Please output every line of the material below word for word, without the pictures.

○ ○ ○ ○ ○

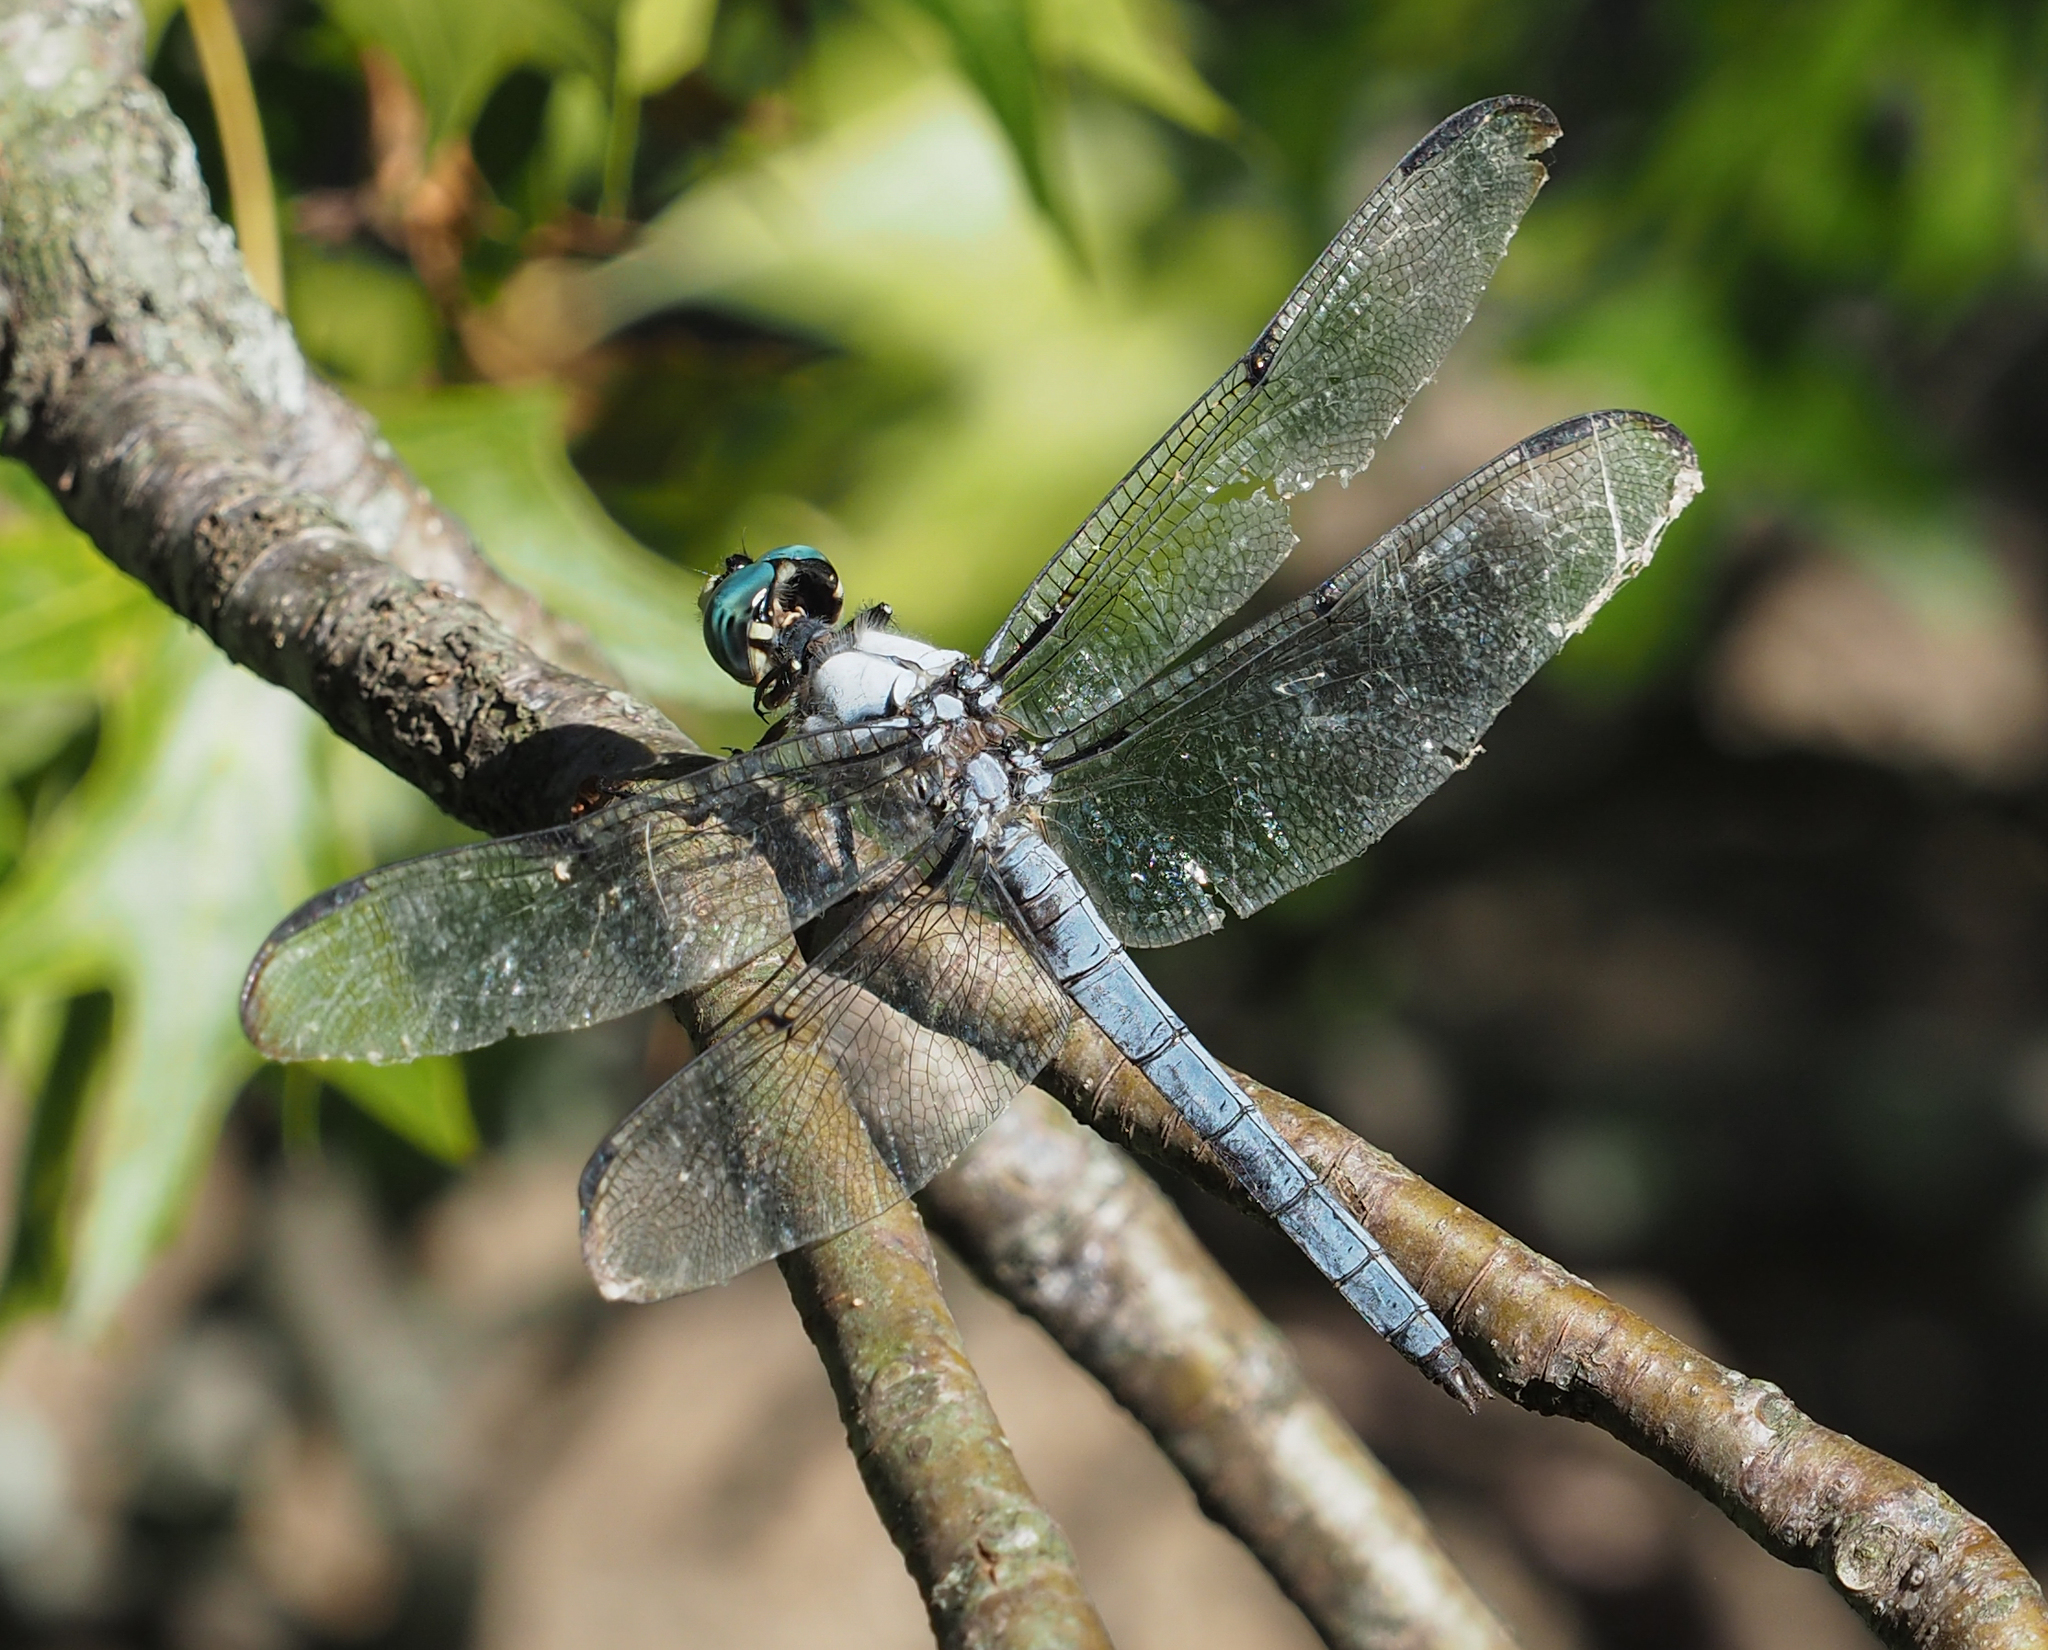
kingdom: Animalia
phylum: Arthropoda
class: Insecta
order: Odonata
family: Libellulidae
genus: Libellula
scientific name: Libellula vibrans
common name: Great blue skimmer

○ ○ ○ ○ ○

FINISHED ANSWER →
kingdom: Animalia
phylum: Arthropoda
class: Insecta
order: Odonata
family: Libellulidae
genus: Libellula
scientific name: Libellula vibrans
common name: Great blue skimmer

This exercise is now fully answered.